UCL Anthropology


Cristina Perez

Cristina Perez

UCL Email: cristina.perez.15@ucl.ac.uk 
Year of Start: 2015
Subject: Medical Anthropology
Supervisors: Prof. Sara Randall & Dr. Lucio Vinicius
Fieldsite: Colombia

PhD Research

Childlessness and parenthood in Colombia: Exploring changing family forms in a context of socio-demographic transition [Working Title]

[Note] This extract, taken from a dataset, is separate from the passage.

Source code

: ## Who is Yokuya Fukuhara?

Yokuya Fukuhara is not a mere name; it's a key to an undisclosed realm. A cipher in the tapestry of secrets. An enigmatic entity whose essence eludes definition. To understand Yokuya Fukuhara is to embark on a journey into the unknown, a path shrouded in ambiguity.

My PhD research merges anthropological and demographic approaches to explore shifting fertility patterns-especially the prevalence, predictors and experiences of childlessness-in Colombia. My work combines the statistical analysis of nationally-representative survey and census data with a year of anthropological fieldwork in urban Colombia. Although childlessness in Europe and North America has received a range of scholarly attention, Latin American perspectives and experiences are largely absent from anthropological research on the subject, especially those that go beyond infertility and the role of new reproductive technologies to take a broader social view.  

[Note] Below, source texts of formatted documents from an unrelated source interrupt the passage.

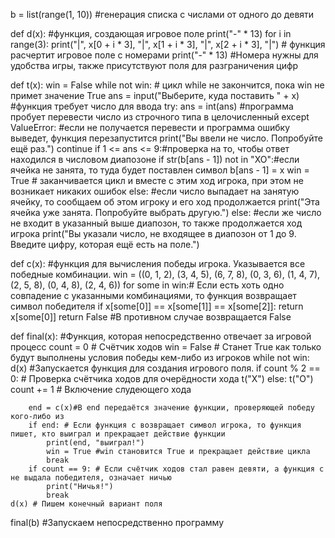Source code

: b = list(range(1, 10)) #генерация списка с числами от одного до девяти

def d(x): #функция, создающая игровое поле
    print("-" * 13)
    for i in range(3):
        print("|", x[0 + i * 3], "|", x[1 + i * 3], "|", x[2 + i * 3], "|") # функция расчертит игровое поле с номерами
        print("-" * 13) #Номера нужны для удобства игры, также присутствуют поля для разграничения цифр


def t(x):
    win = False
    while not win: # цикл while не закончится, пока win не примет значение True
        ans = input("Выберите, куда поставить " + x) #функция требует число для ввода
        try:
            ans = int(ans) #программа пробует перевести число из строчного типа в целочисленный
        except ValueError: #если не получается перевести и программа ошибку выведет, функция перезапустится
            print("Вы ввели не число. Попробуйте ещё раз.")
            continue
        if 1 <= ans <= 9:#проверка на то, чтобы ответ находился в числовом диапозоне
            if str(b[ans - 1]) not in "XO":#если ячейка не занята, то туда будет поставлен символ
                b[ans - 1] = x
                win = True # заканчивается цикл и вместе с этим ход игрока, при этом не возникает никаких ошибок
            else: #если число выпадает на занятую ячейку, то сообщаем об этом игроку и его ход продолжается
                print("Эта ячейка уже занята. Попробуйте выбрать другую.")
        else: #если же число не входит в указанный выше диапозон, то также продолжается ход игрока
            print("Вы указали число, не входящее в диапозон от 1 до 9. Введите цифру, которая ещё есть на поле.")


def c(x): #функция для вычисления победы игрока. Указывается все победные комбинации.
    win = ((0, 1, 2), (3, 4, 5), (6, 7, 8), (0, 3, 6), (1, 4, 7), (2, 5, 8), (0, 4, 8), (2, 4, 6))
    for some in win:# Если есть хоть одно совпадение с указанными комбинациями, то функция возвращает символ победителя
        if x[some[0]] == x[some[1]] == x[some[2]]:
            return x[some[0]]
    return False #В противном случае возвращается False


def final(x): #Функция, которая непосредственно отвечает за игровой процесс
    count = 0 # Счётчик ходов
    win = False # Станет True как только будут выполнены условия победы кем-либо из игроков
    while not win:
        d(x) #Запускается функция для создания игрового поля.
        if count % 2 == 0: # Проверка счётчика ходов для очерёдности хода
            t("X")
        else:
            t("O")
        count += 1 # Включение слудеющего хода

        end = c(x)#В end передаётся значение функции, проверяющей победу кого-либо из
        if end: # Если функция c возвращает символ игрока, то функция пишет, кто выиграл и прекращает действие функции
            print(end, "выиграл!")
            win = True #win становится True и прекращает действие цикла
            break
        if count == 9: # Если счётчик ходов стал равен девяти, а функция c не выдала победителя, означает ничью
            print("Ничья!")
            break
    d(x) # Пишем конечный вариант поля


final(b) #Запускаем непосредственно программу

My fieldwork broadly focuses on exploring shifting gender roles, romantic relationships, and experiences of non-maternity/paternity or parenthood, primarily in the capital city. Between 1965 and 2010, Colombia's total fertility rate (TFR) dropped from almost 7 children per woman to the 'replacement level' of just 2.1. By 2010, approximately half of the country's population resided in regions with at- or below-replacement level fertility (including Bogota's approximately 8 million inhabitants). This remarkable decline in less than 50 years coincided with rapid urbanisation and broader socioeconomic changes, and marks a complete transformation in the size and shape of the 'average' Colombian family.

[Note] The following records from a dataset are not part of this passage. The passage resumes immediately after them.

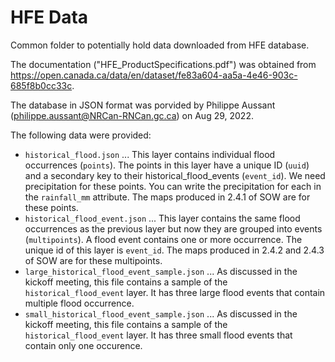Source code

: # HFE Data

Common folder to potentially hold data downloaded from HFE database.

The documentation ("HFE_ProductSpecifications.pdf") was obtained from
https://open.canada.ca/data/en/dataset/fe83a604-aa5a-4e46-903c-685f8b0cc33c.

The database in JSON format was porvided by Philippe Aussant
(philippe.aussant@NRCan-RNCan.gc.ca) on Aug 29, 2022.

The following data were provided:
* ``historical_flood.json`` ... This layer contains individual flood
  occurrences (``points``). The points in this layer have a unique ID
  (``uuid``) and a secondary key to their historical_flood_events
  (``event_id``). We need precipitation for these points. You can
  write the precipitation for each in the ``rainfall_mm``
  attribute. The maps produced in 2.4.1 of SOW are for these points.
* ``historical_flood_event.json`` ... This layer contains the same
  flood occurrences as the previous layer but now they are grouped
  into events (``multipoints``). A flood event contains one or more
  occurrence. The unique id of this layer is ``event_id``. The maps
  produced in 2.4.2 and 2.4.3 of SOW are for these multipoints.
* ``large_historical_flood_event_sample.json`` ... As discussed in the
  kickoff meeting, this file contains a sample of the
  ``historical_flood_event`` layer. It has three large flood events
  that contain multiple flood occurrence.
* ``small_historical_flood_event_sample.json`` ... As discussed in the
  kickoff meeting, this file contains a sample of the
  ``historical_flood_event`` layer. It has three small flood events
  that contain only one occurence.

In this context, I seek to understand what having or not having children means to urban women and men of different ages and life stages. I also explore how this is influenced by, and affects, relationships with family, friends, and romantic partners, since reproductive decisions are intrinsically embedded in webs of intimate social ties as well as the broader sociocultural and political context.

Research Interests

  • Social and biological reproduction
  • Gender roles, masculinity, femininity (especially in Latin America)
  • Constructions of childlessness, parenthood and the family
  • Demographic Transitions
  • Anthropological Demography, bio-social intersections and interdisciplinarity
  • Methodologically 'mixed' research (qualitative and quantitative)
  • Urban Anthropology
  • Colombia and Latin America


  • Perez, C. M., Wagner, A. P., Ball, S. L., White, S. R., Clare, I. C. H., Holland, A. J., and Redley, M. (2017), Prognostic models for identifying adults with intellectual disabilities and mealtime support needs who are at greatest risk of respiratory infection and emergency hospitalisation. Journal of Intellectual Disability Research, 61: 737-754. doi: 10.1111/jir.12376. 
  • Perez, C. M., Ball, S. L., Wagner, A. P., Clare, I. C. H., Holland, A. J., & Redley, M. (2015), The incidence of healthcare use, ill health and mortality in adults with intellectual disabilities and mealtime support needs. Journal of Intellectual Disability Resesarch, 59, 638-652. doi: 10.1111/jir.12167.
  • Verma, V., & Perez, C. (2009), Meeting Data Needs in Developing Countries: Questions of Quality, Quantity and Capacity. IUSSP Policy and Research Paper Series, No. 21. Paris: International Union for the Scientific Study of Population. Available from: http://iussp.org/sites/default/files/prp21.pdf.


Education History

  • Ph.D. Anthropology (2015-present), University College London
  • M.Sc. Demography and Health, London School of Hygiene and Tropical Medicine (University of London)
  • B.Sc. Anthropology, University College London

Honours, Awards & Funding

  • ESRC Doctoral Studentship with Advanced Quantitative Methods 2015-18
  • UCL Dean's List 2005 
  • UCL Anthropology Darryl Forde Award 2005 
  • UCL Anthropology Rosa Morison Award 2004 
  • UCL Undergraduate Open Scholarship 2002

Additional Information


Professional Experience:

Prior to returning to UCL in 2015 to start my PhD, I spent nearly a decade working in varied academic, governmental, and other research environments in Canada, Colombia and the UK.  Most recently, I was an intellectual disabilities (ID) researcher at the University of Cambridge, working on several projects addressing health and social care and health outcomes for people with ID in the UK.  Prior to that, I contributed to projects that focused on women's health, access to healthcare, and gender-sensitive approaches to tuberculosis diagnosis and treatment in India and Canada, as well as more methodologically-oriented demographic evaluation and educational projects in Colombia and the UK.